While we’d all probably like to give everyone access to free Internet, it really isn’t as easy as just opening up the lines and not charging people for it. For one, of course it is a business and someone would have to pay for all that data and tech. Facebook wants to bring connectivity to a lot of people, especially in areas where the Internet is hard to get hold off, either because it is too slow or due to income issues. But not everyone is pleased with a move like this, since it involves what they say are unfair competition practices.

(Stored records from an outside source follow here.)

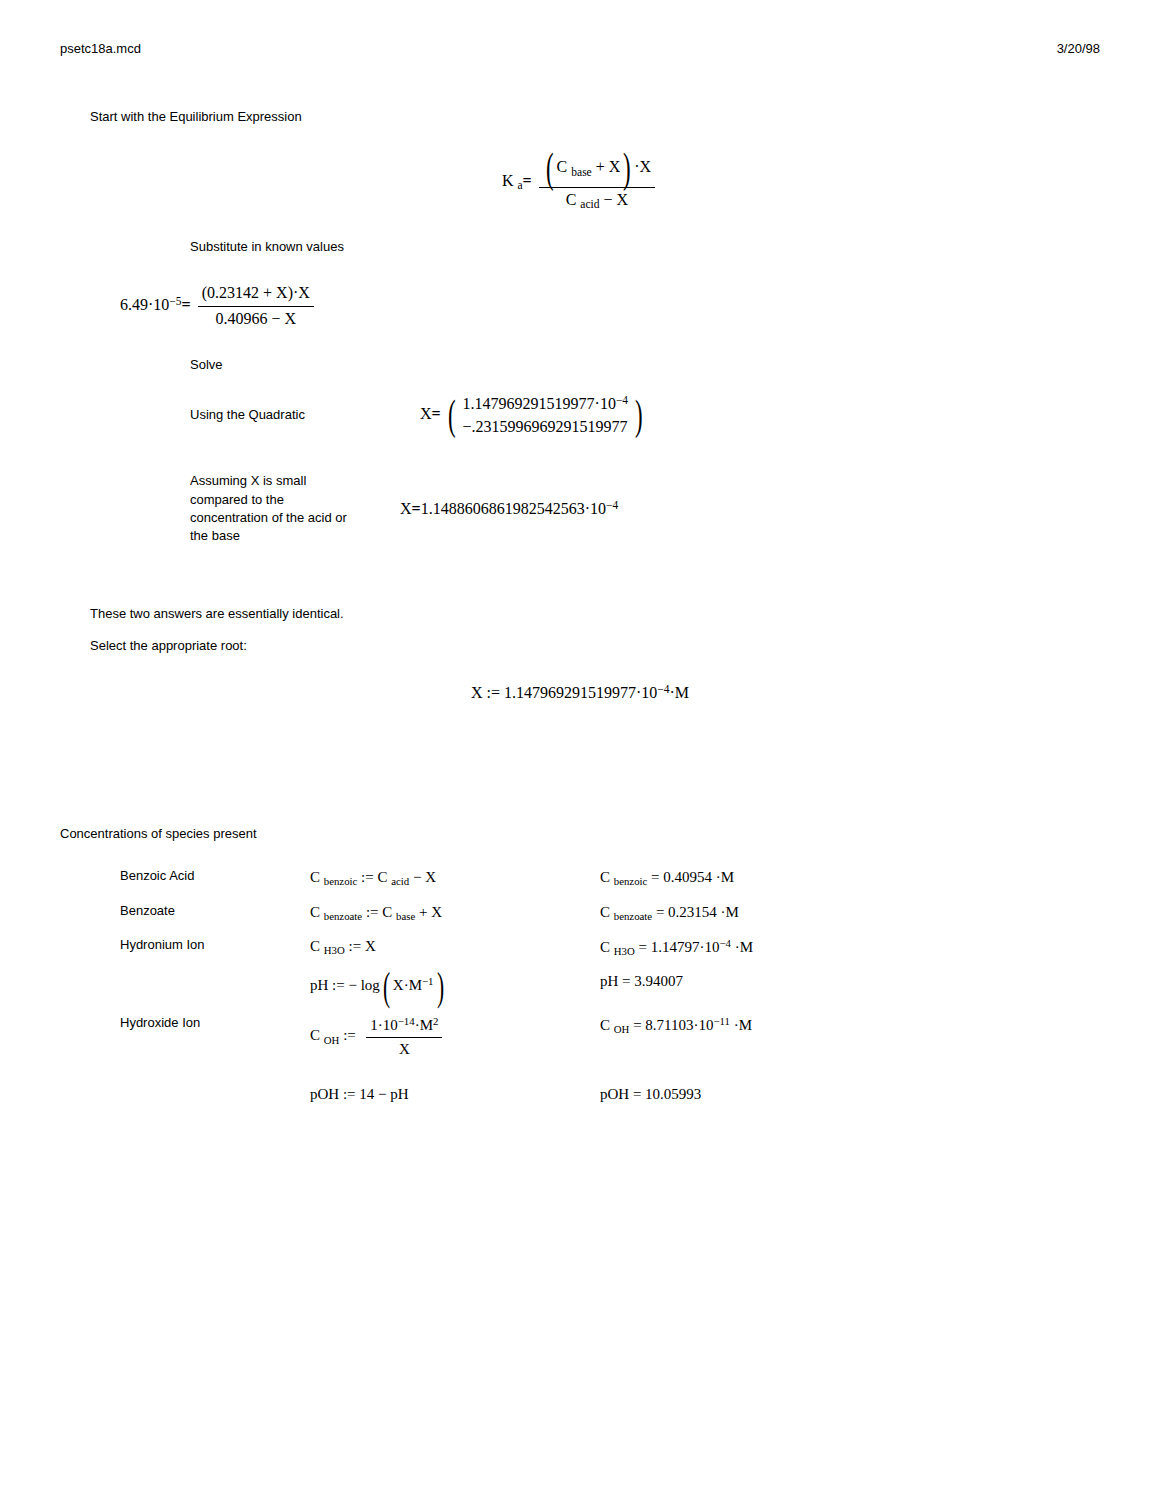psetc18a.mcd
3/20/98
Start with the Equilibrium Expression
K a= (C base + X)·X C acid − X
Substitute in known values
6.49·10−5= (0.23142 + X)·X 0.40966 − X
Solve
Using the Quadratic
X= ( 1.147969291519977·10−4 −.2315996969291519977 )
Assuming X is small compared to the concentration of the acid or the base
X=1.1488606861982542563·10−4
These two answers are essentially identical.
Select the appropriate root:
X := 1.147969291519977·10−4·M
Concentrations of species present
| Benzoic Acid | C benzoic := C acid − X | C benzoic = 0.40954 ·M |
| Benzoate | C benzoate := C base + X | C benzoate = 0.23154 ·M |
| Hydronium Ion | C H3O := X | C H3O = 1.14797·10 −4 ·M |
| | pH := − log ( X·M −1 ) | pH = 3.94007 |
| Hydroxide Ion | C OH := 1·10 −14 ·M 2 X | C OH = 8.71103·10 −11 ·M |
| | pOH := 14 − pH | pOH = 10.05993 |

Free Basics is a program that Facebook has successfully launched in 49 other countries, but has also encountered some controversies, with India in particular. They were forced to pull the app out of the country due to some regulatory issues. What they do is approach wireless carriers for partnerships so that the users will not have to pay for their mobile data when they’re connected to the sites and apps that are part of the program. These include online news, health information, job news, etc, all of which should add something to the quality of living of those who cannot afford reliable, high-speed Internet.
What some object to with that program is that exempting some services from a data cap actually creates an “uneven playing field” as only those big businesses that can afford to participate in it will benefit from such a move, which is called “zero rating”. This is an issue particularly in countries where start-ups have to compete with already globally-established firms. In India, they banned Free Basics because Facebook was choosing the services that users can see and use in the app. They have since fixed that issue, letting any 3rd-party organization participate as long as they abide by the rules, which includes no hi-def images or videos.
Facebook doesn’t want a repeat of the India situation, so they are making sure that all issues are already settled with the US regulatory commissions before actually rolling out anything. They have reportedly gotten in touch with White House officials who have influence on the President’s technology agenda. But several Internet advocates would like the FCC to address regulating zero-rating under its net neutrality rule first even as some welcome the idea of Free Basics as a way to close the Internet divide in the country.